OLEAN -- I rise to the defense of a United States senator, something I have rarely been motivated to attempt in my 45 years in journalism, even when I was covering the Senate.

The senator in question is Jim Webb, Democrat of Virginia, famous Marine, accomplished novelist, Vietnam war hero, screenwriter of successful movies and the fledgling politician whose hair-breadth election a month ago was the last decided for that chamber -- one which handed an unexpected 51-49 majority in the Senate to the Democrats.

As last week ended, he was attacked in print -- unfairly, I believe -- by the famous conservative columnist George F. Will.

Will called Webb, among other things, a "boor," a "pompous poseur" and an "abuser of the English language." Webb is none of these.

Will implied Webb was susceptible to "derangement by the derivative dignity of office." Webb, unlike many of his new colleagues, is not deranged. F

ull disclosure: I've met and conversed with George Will. But I know Jim Webb. We have mutual good friends. He invited me to his investiture as secretary of the Navy during the Reagan administration. It was at the U.S. Naval Academy in Annapolis -- his alma mater. I sat next to Webb's friend Roger Mudd, the former CBS news anchor. I was also Webb's guest -- with about 100 others -- on a party train from Washington to Philadelphia to attend an exciting Army-Navy football game, another terrific time. I have had numerous conversations with the man -- some of them in his apartment where he writes. I have introduced him to friends of mine. He has introduced me to friends of his. I have interviewed him for news stories.
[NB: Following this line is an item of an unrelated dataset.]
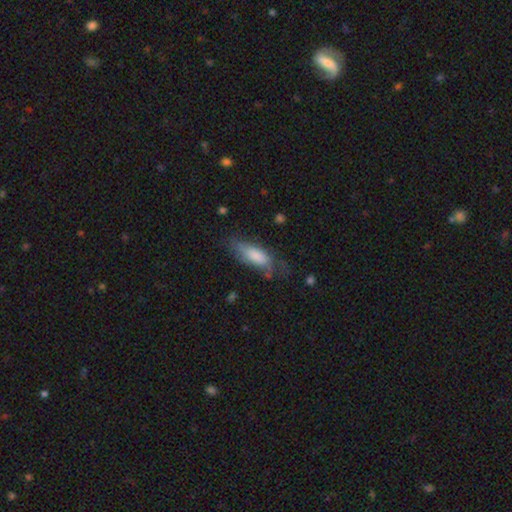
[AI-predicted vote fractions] This is likely a smooth galaxy (70%). How rounded: likely in between (73%). Merging: possibly none (46%).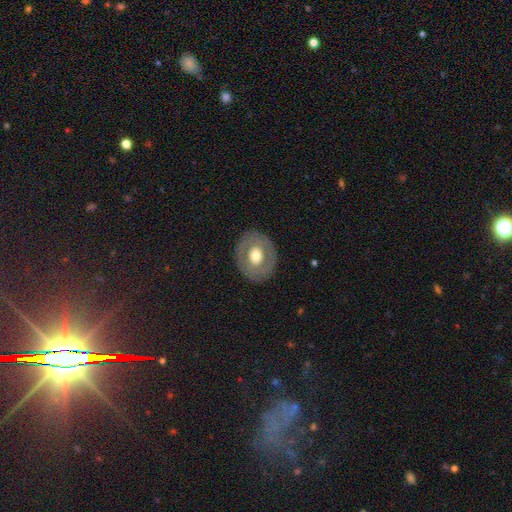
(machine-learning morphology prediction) smooth_or_featured: smooth (p=0.48) [alt: featured or disk p=0.46]
merging: none (p=0.85) [alt: minor disturbance p=0.10]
After all of our dealings, I came away thinking he is probably one of the most articulate, forthright, clear-thinking, down-to-earth, trustworthy, honest, courageous, intellectually gifted public figures I've met during 22 years in Washington.

Webb -- a celebrated boxer in his younger years -- can be inclined to confrontation. He can get in your face. But it's always for a reason. He doesn't look for trouble. But when trouble comes, he responds directly. He doesn't start arguments. He ends them.

This state's senior senator, Charles Schumer, inadvertently and humorously put his finger on the situation when he said this of Webb just before the election: "He's not a typical politician. He really has deep convictions."

Bingo! Right on the button.

If Jim Webb told me the sky is not usually blue, but brown with orange and green polka dots, I'd tend to believe him. I'd check it out, but I'd give it a chance of being true.

Webb -- as noted in his recent book "Born Fighting" -- comes from a long line of Scots-Irish patriots who have served their country in the military. Webb's own bright and personable son Jimmy quit Penn State recently to join the Marines out of a sense of patriotic and family duty. His father wore his son's combat boots on the campaign trail. Jimmy is now a lance corporal in the thick of it in Iraq.

Two Webb-related actions that drew the recent attention of the Washington chattering class apparently put George Will's knickers in a twist.

The first occurred at a White House reception in the State Room of the East Wing for newly elected members of Congress. During the traditional gathering, Webb had a short, but now-famous, conversation with President George W. Bush. According to those who were there, it went something like this:

President Bush: "How's your boy?"

Webb: "I'd like to get them out of Iraq, Mr. President."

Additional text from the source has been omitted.